#### Material for this task ####

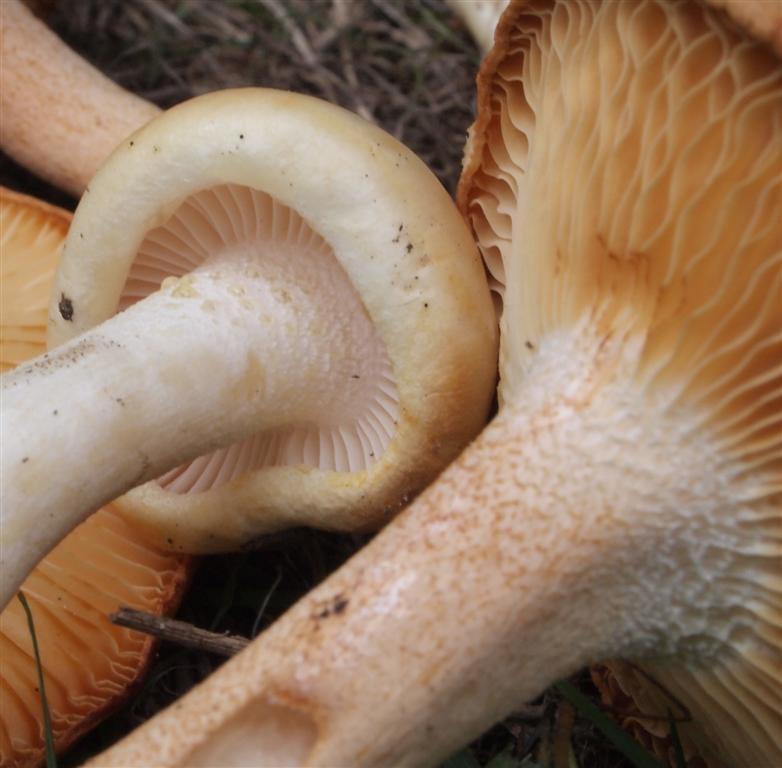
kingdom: Fungi
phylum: Basidiomycota
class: Agaricomycetes
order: Agaricales
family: Hygrophoraceae
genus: Hygrophorus
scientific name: Hygrophorus discoxanthus
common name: ildelugtende sneglehat
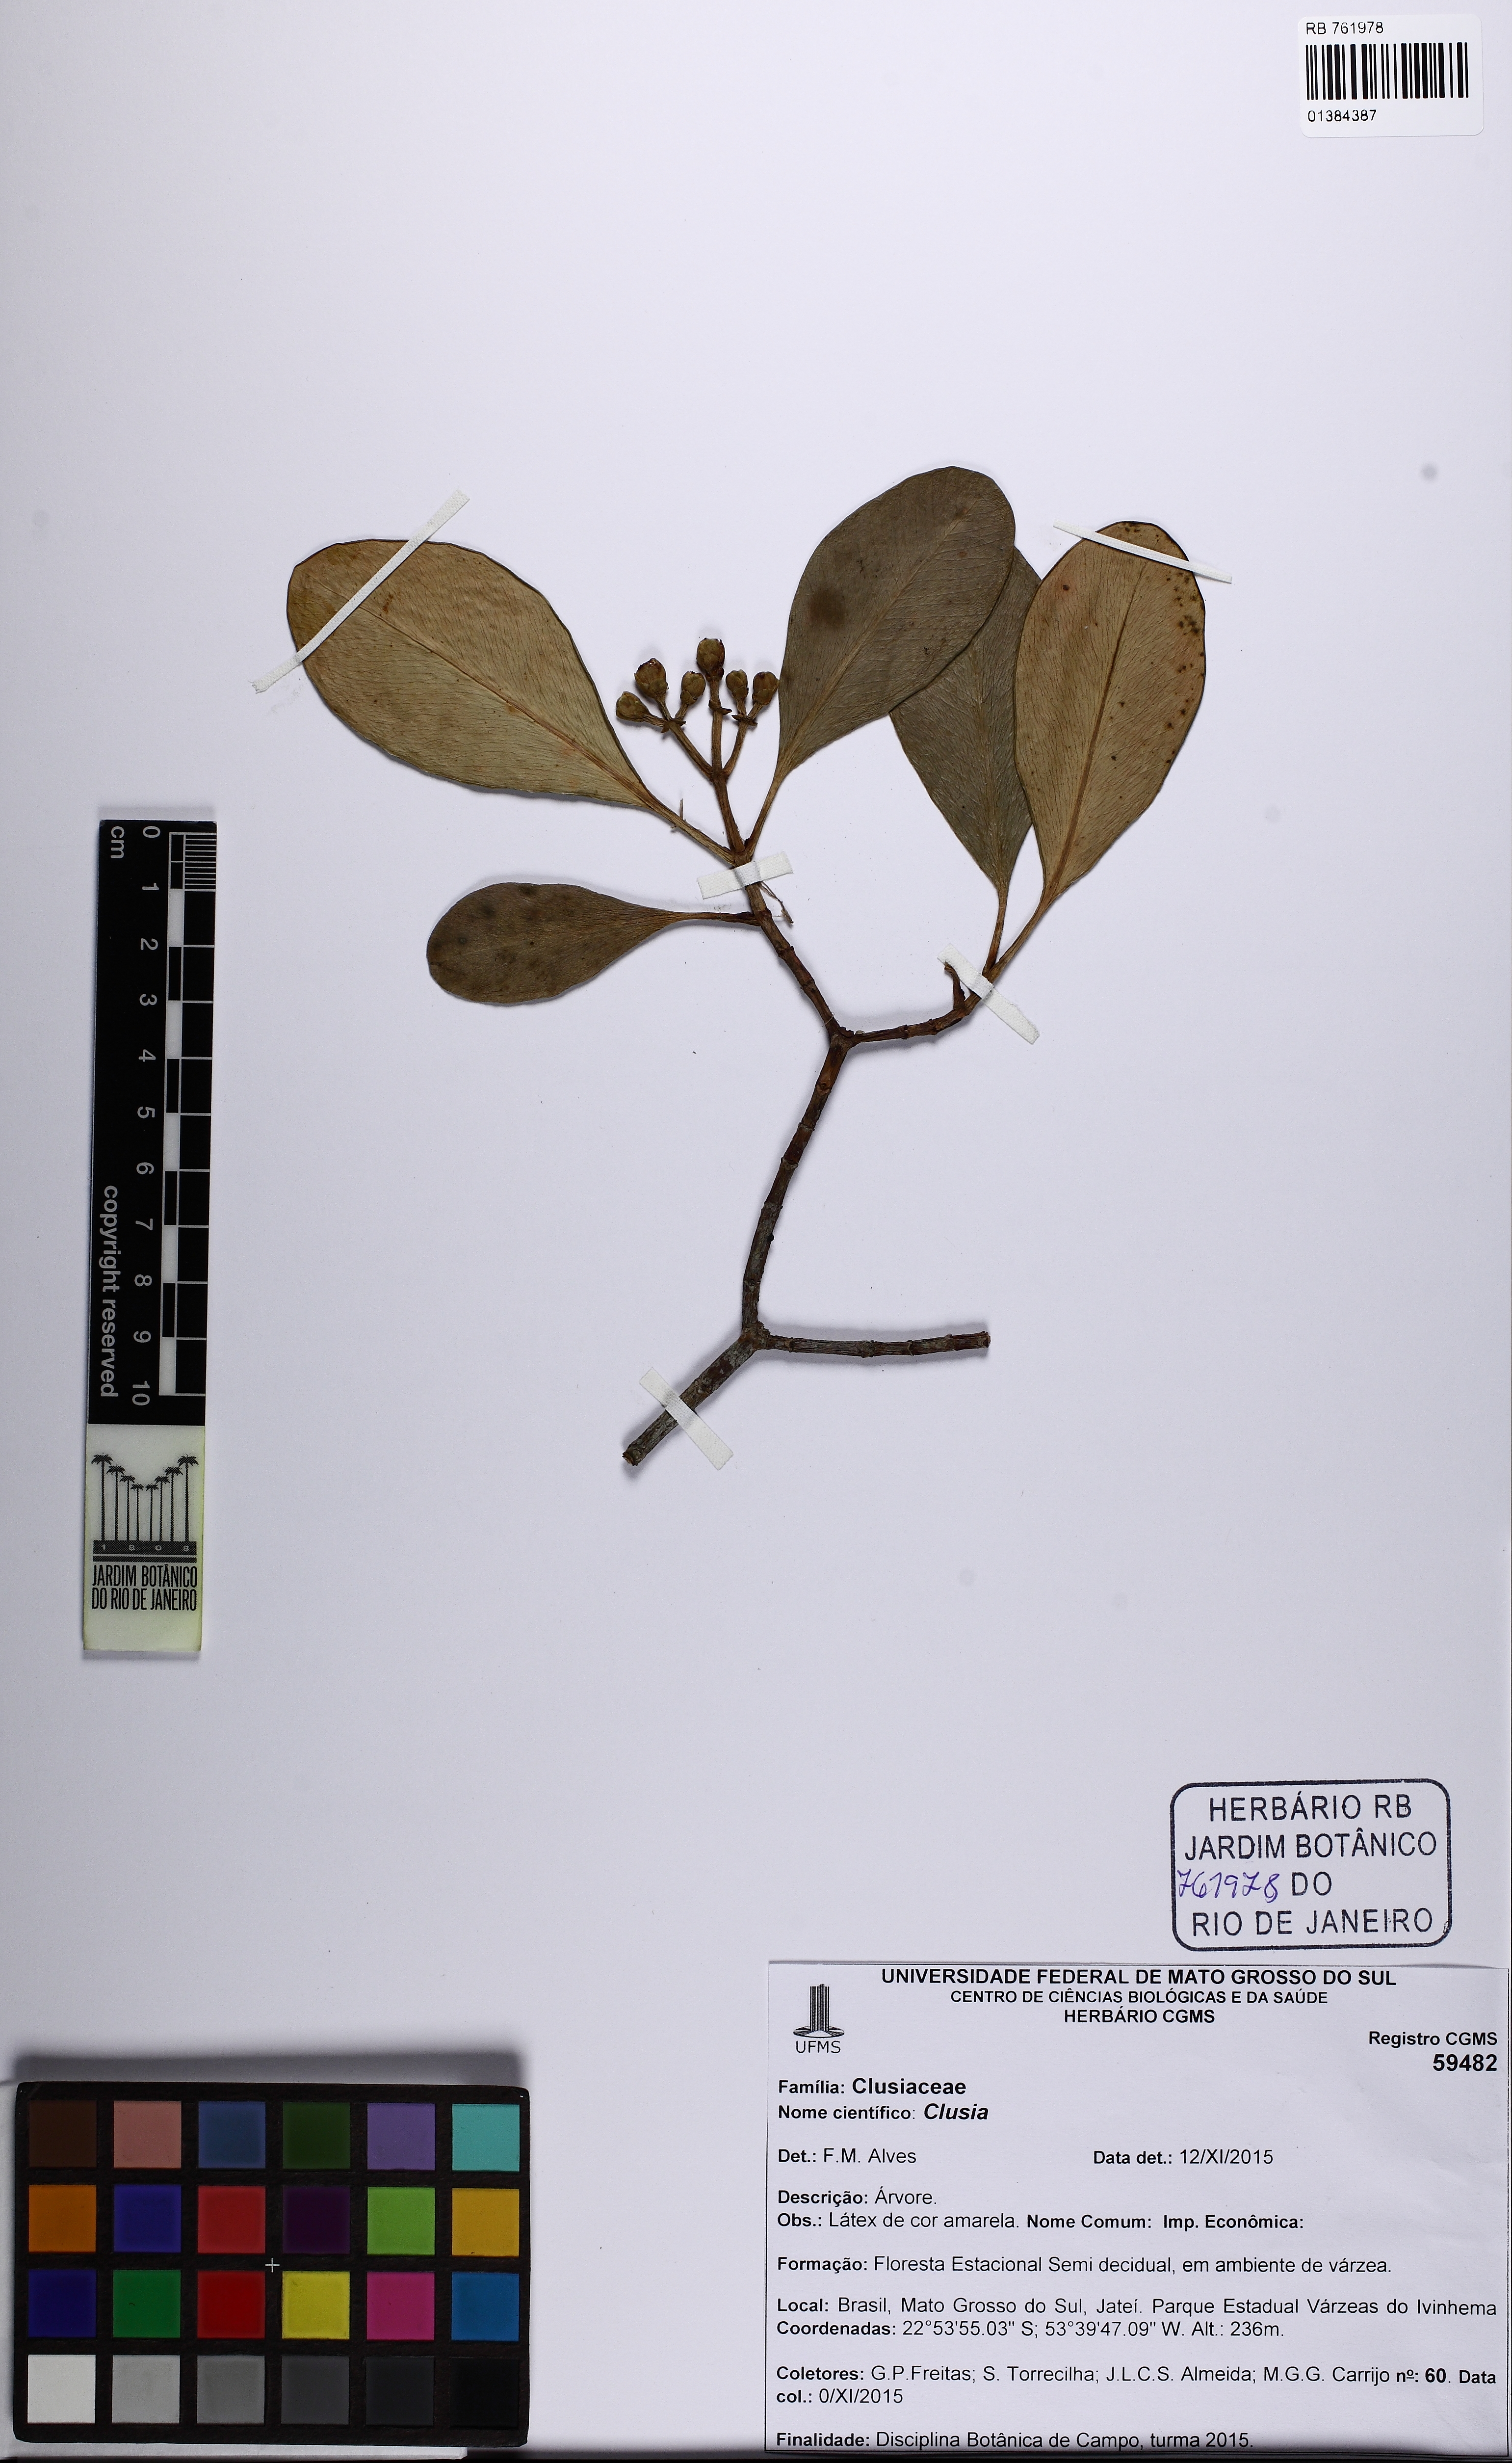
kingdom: Plantae
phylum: Tracheophyta
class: Magnoliopsida
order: Malpighiales
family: Clusiaceae
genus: Clusia
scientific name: Clusia grandiflora
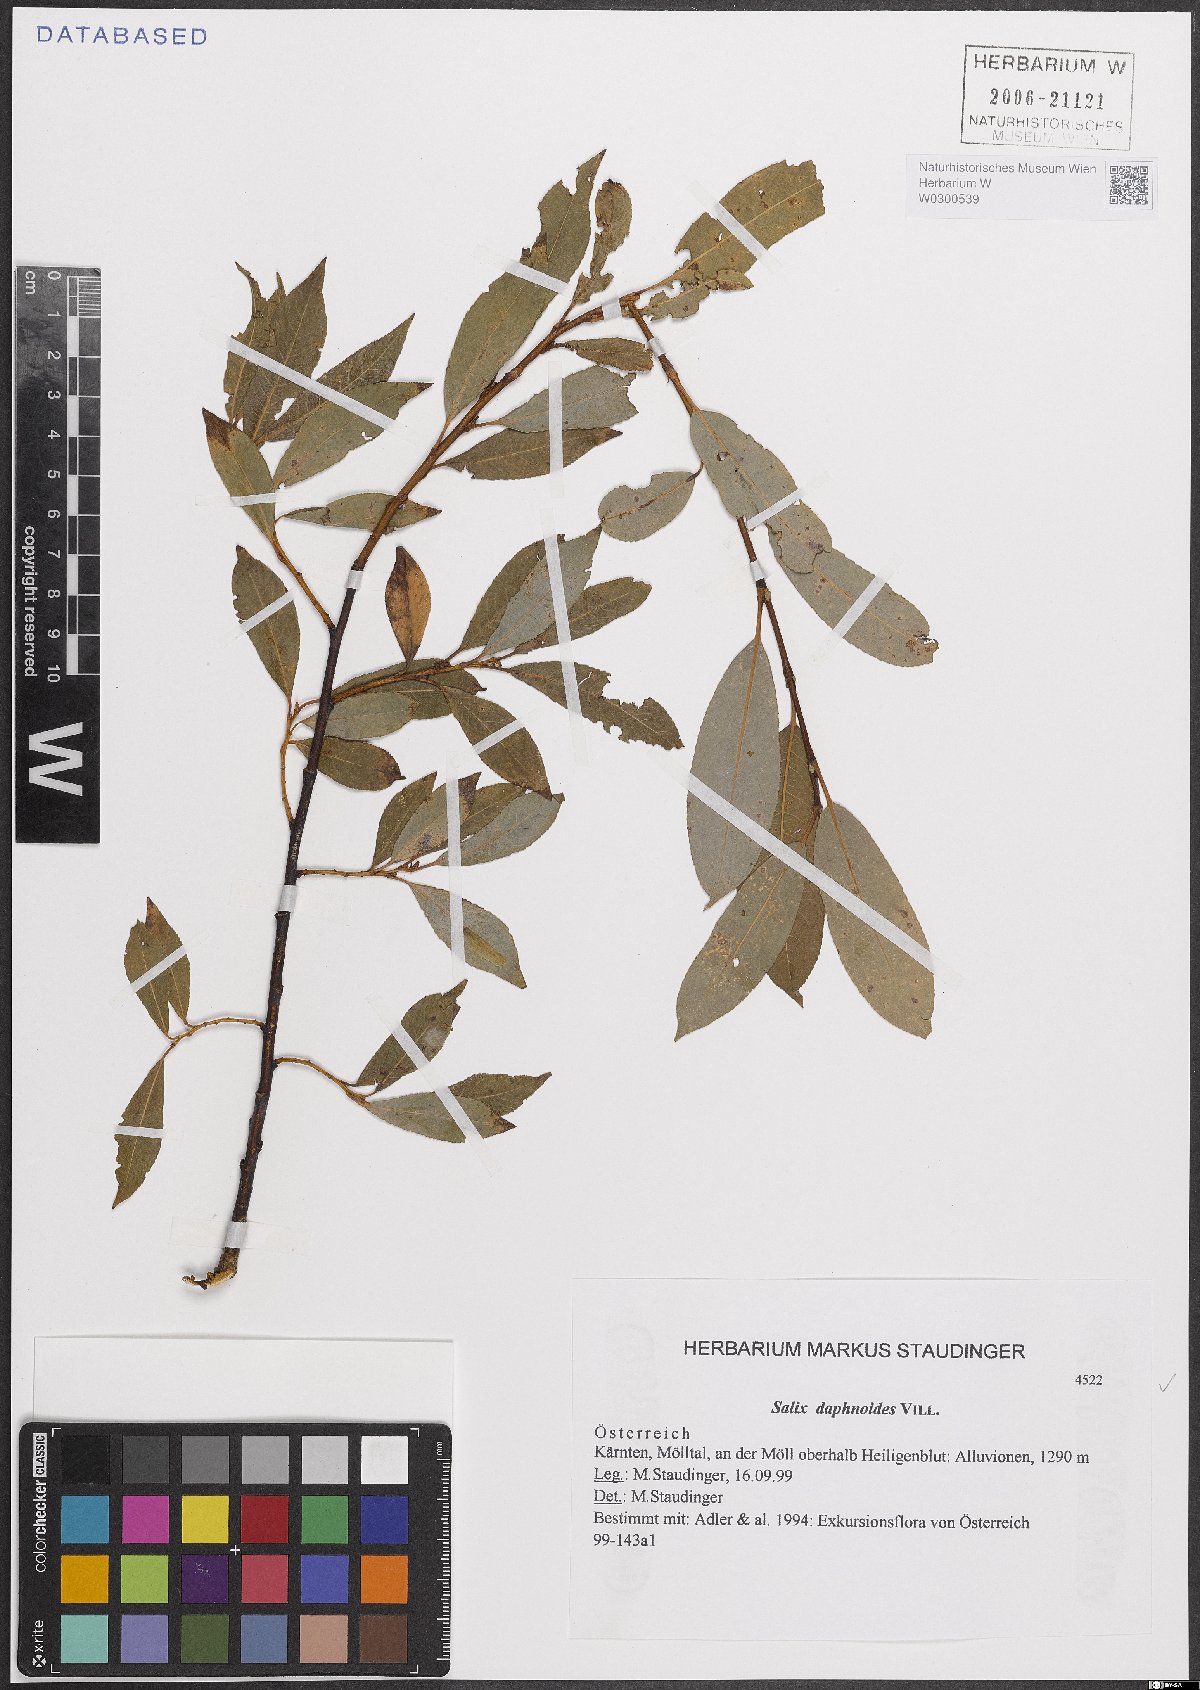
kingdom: Plantae
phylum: Tracheophyta
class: Magnoliopsida
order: Malpighiales
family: Salicaceae
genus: Salix
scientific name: Salix daphnoides
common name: European violet-willow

####

Task brief — Print each text line of the data above word for word, leaving out the pictures.

Result of the task —
kingdom: Fungi
phylum: Basidiomycota
class: Agaricomycetes
order: Agaricales
family: Hygrophoraceae
genus: Hygrophorus
scientific name: Hygrophorus discoxanthus
common name: ildelugtende sneglehat
kingdom: Plantae
phylum: Tracheophyta
class: Magnoliopsida
order: Malpighiales
family: Clusiaceae
genus: Clusia
scientific name: Clusia grandiflora
kingdom: Plantae
phylum: Tracheophyta
class: Magnoliopsida
order: Malpighiales
family: Salicaceae
genus: Salix
scientific name: Salix daphnoides
common name: European violet-willow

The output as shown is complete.